You know the deal. We need to shoot the crocodile nearest the boat.
If we were not locked down or, as the government prefers us to think about it ‘in measures’, I might well be inviting you to dinner tonight. You never know.
And if you chose to come, you would be offered Middle Eastern Lamb Burgers in a pitta bread, with a carrot and cumin salad. The ingredients used will include (grass-fed) lamb, onions, garlic, cumin, coriander, cinnamon, allspice and, of course, carrot. Total cost for three of us, about £7.50. It is my turn on the roster, so it will be cooked by me. Enjoy, because I am a sensitive chef, and I have my pride.

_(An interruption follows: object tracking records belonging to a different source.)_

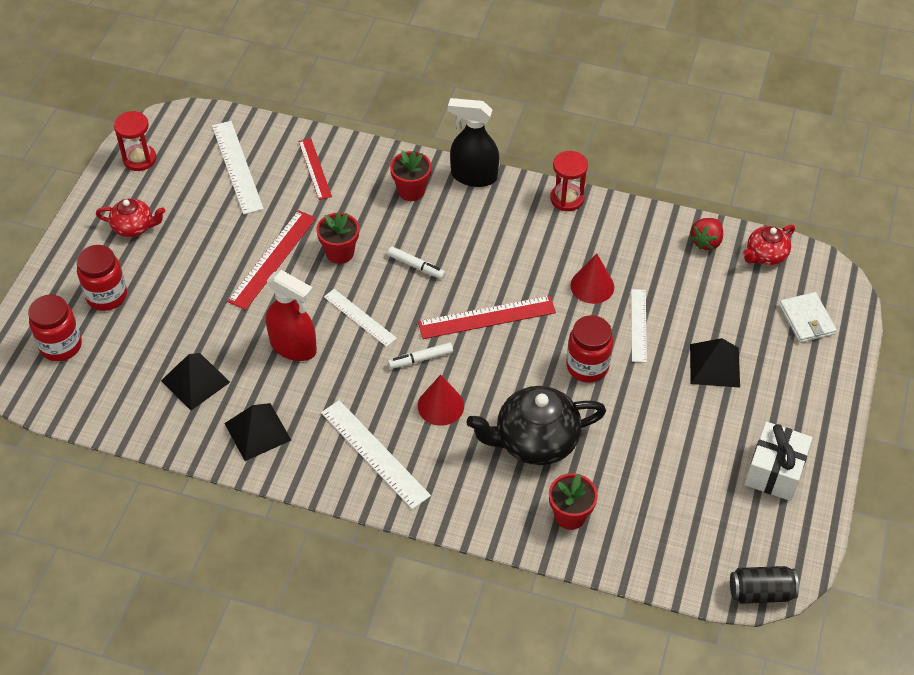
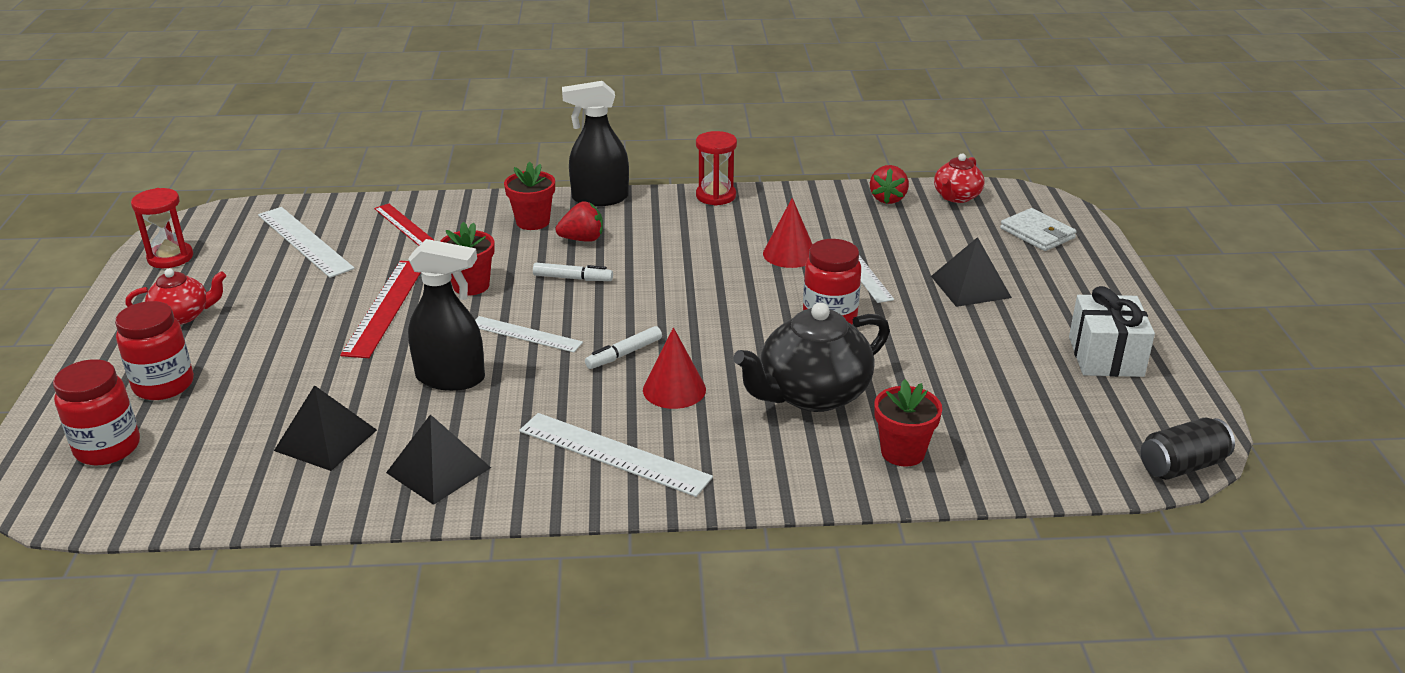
camera: 20 degrees left, 20 degrees down
(293, 347) = (451, 378): red spray bottle -> black spray bottle
(440, 223) = (582, 239): none -> red strawberry
(487, 317) = (684, 302): red ruler -> none

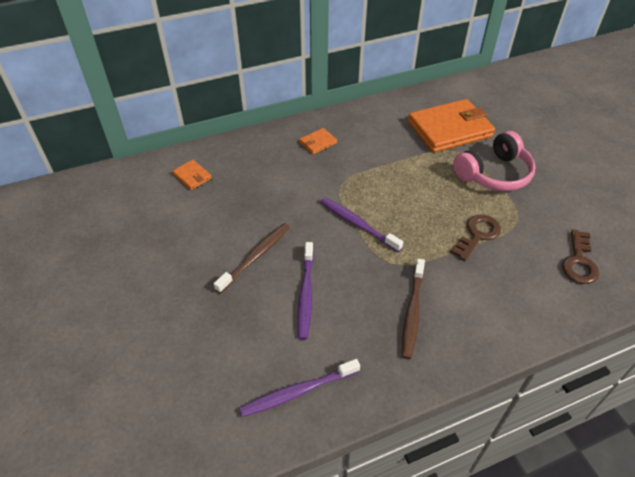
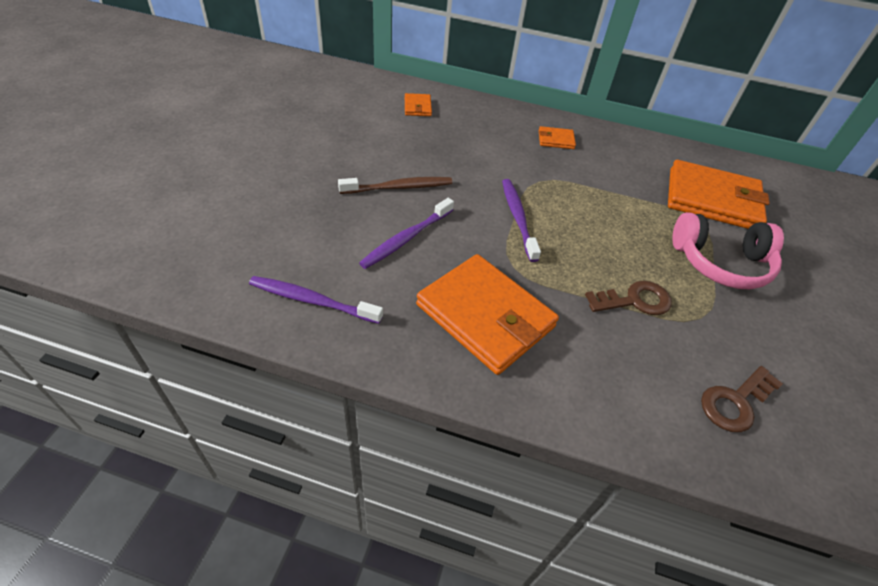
camera: 35 degrees right, 0 degrees up
(412, 312) = (485, 316): brown toothbrush -> orange wallet

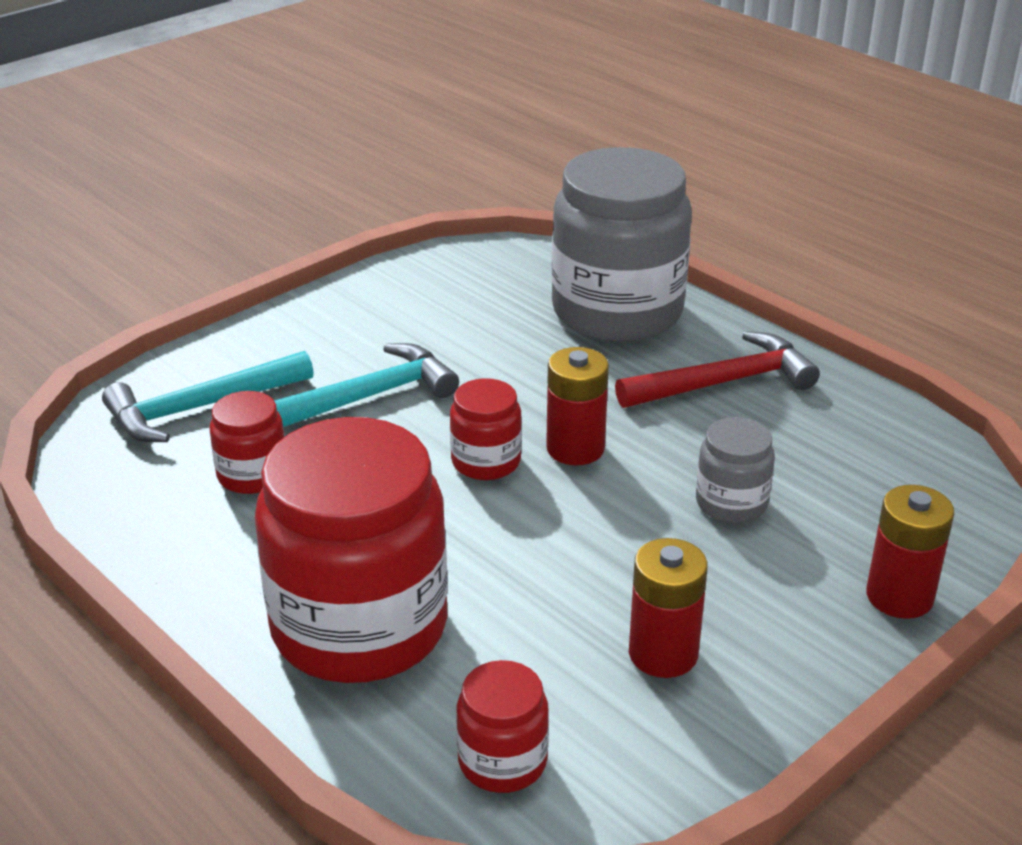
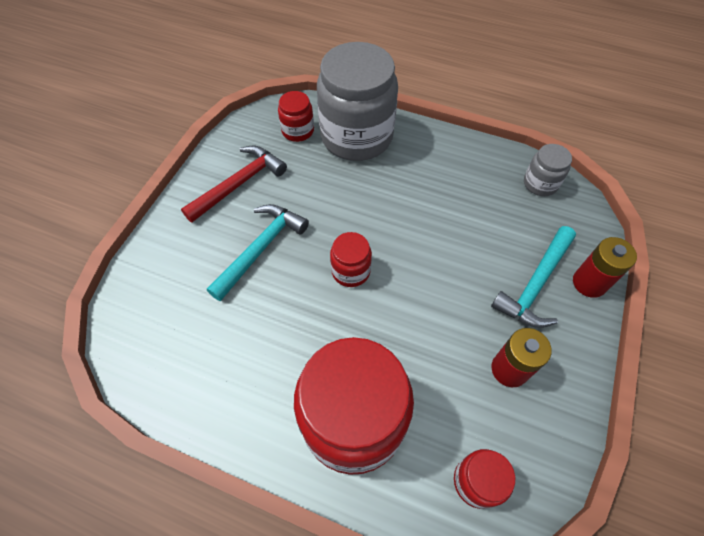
camera: 25 degrees left, 25 degrees up
(200, 408) = (171, 292): turquoise hammer -> turquoise hammer (535, 285)
(252, 475) = (230, 332): red jar -> red jar (298, 131)
(575, 448) = (390, 243): red battery -> none
(724, 382) = (435, 169): red hammer -> red hammer (239, 184)
(731, 503) = (484, 252): grey jar -> grey jar (540, 183)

I wish I hadn’t, but I spent between 5.30 and 6.45 this morning reading an in-depth analysis of the composition of a famous fast-food chain’s chicken nuggets. The author had sent the meal to a biologist at Berkeley for analysis and, among other things, he had identified that 56% of the meal consisted of 13 different derivations of corn, cornstarch or high fructose corn syrup (HFCS), and that was the good bit. Throw in some ‘leavening agents’ (sodium aluminium phosphate, mono calcium phosphate, sodium acid pyrophosphate and calcium lactate), and about 14 other things, and you are finally left with Chef’s little surprise, a dollop of tertiary butylhydroquinone (TBHQ), a form of butane that would kill you if you ingested so much as a couple of grams. All above board. All legal. All sanctioned by the FDA. Such chicken that was involved was very much a minority participant, like a little three minute cameo role by an ageing superstar in a two hour blockbuster, arranged to glitter a sprinkling of stardust. And we can all guess at the life that chicken had led before it was invited along to the party.

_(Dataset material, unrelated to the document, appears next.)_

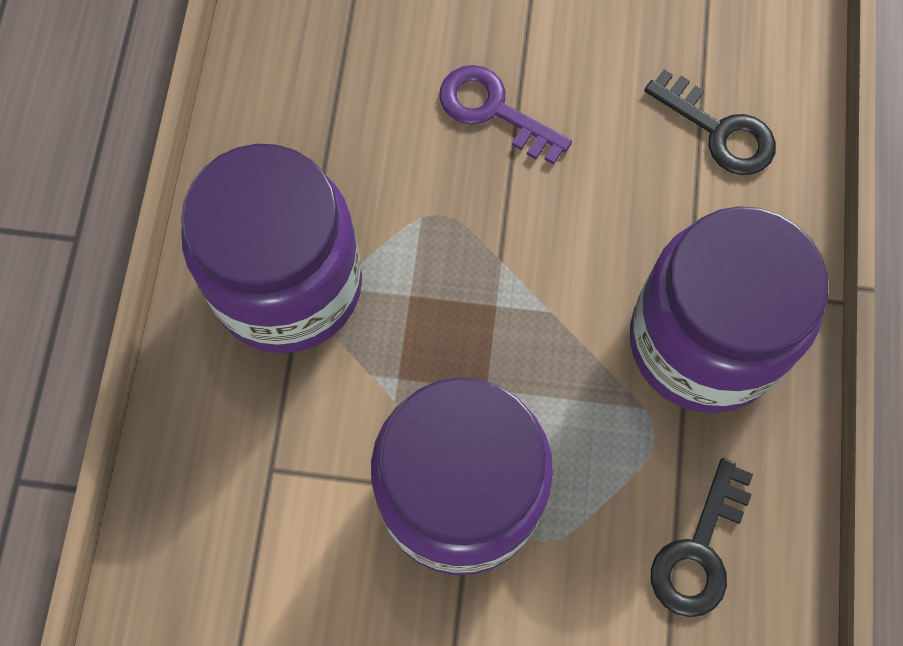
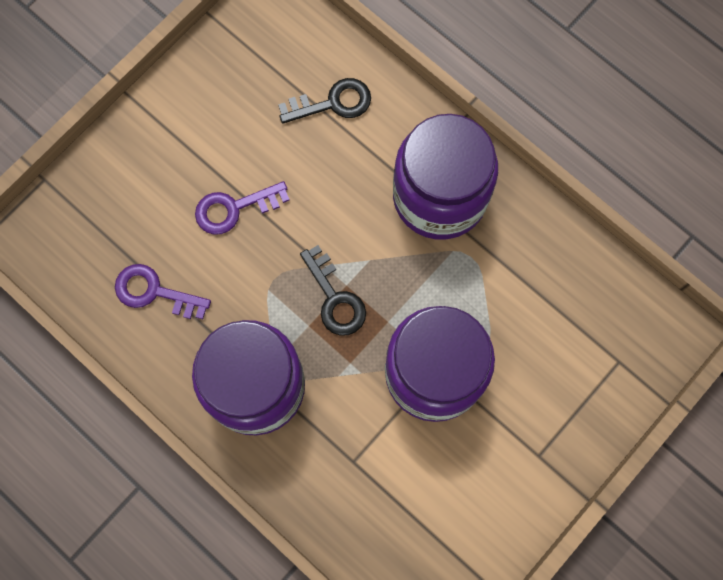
camera: 55 degrees left, 5 degrees up
(323, 94) = (154, 292): none -> purple key
(699, 550) = (541, 276): black key -> black key (335, 298)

According to the World Health Organisation (2016), around 2 billion of us are overweight, of whom 650 million of us are clinically obese. By contrast, 820 million people are starving, or severely malnourished and, whilst it is sometimes glacially slow, real progress has been made over the last twenty years or so to control that figure, and even bring it down.
I am trying to conjure up an acceptable word for the kind of board of directors that signs off little plastic bribes for children to pester their parents to bring them regularly to a place that will enable them, if they lack self-control, to become obese and diabetic themselves. I can’t. But then I have failed over the years to come up with a word that describes a board of directors who would knowingly market a meal deal that provides twice as much sugar as the human body can deal with in a day, and I can’t, either.
The existential threat of climate change that has been our gift to the other 8.7 million species with whom we are journeying through space on our blue and green ball, is one where the issue is not whether we will take notice and do as much as we can to avert it (because we will), as to whether we are already too late. But the little crisis that we humans have gifted purely to ourselves, the obesity epidemic, is something else altogether.
And it is the crocodile that is creeping up on us.
It’s not the one that is writing deranged tweets from a White House basement, nor the ideologues on both sides steering us away from a post-Brexit trade deal with the EU. It is not even Covid, terrible though that still is, or where HS2 goes, or doesn’t, or a third runway at Heathrow.
No, the crocodile that is coming for our species is the fat one heading first for the little picnic basket at the front of our canoe.
Once it’s eaten that, it’s coming for us.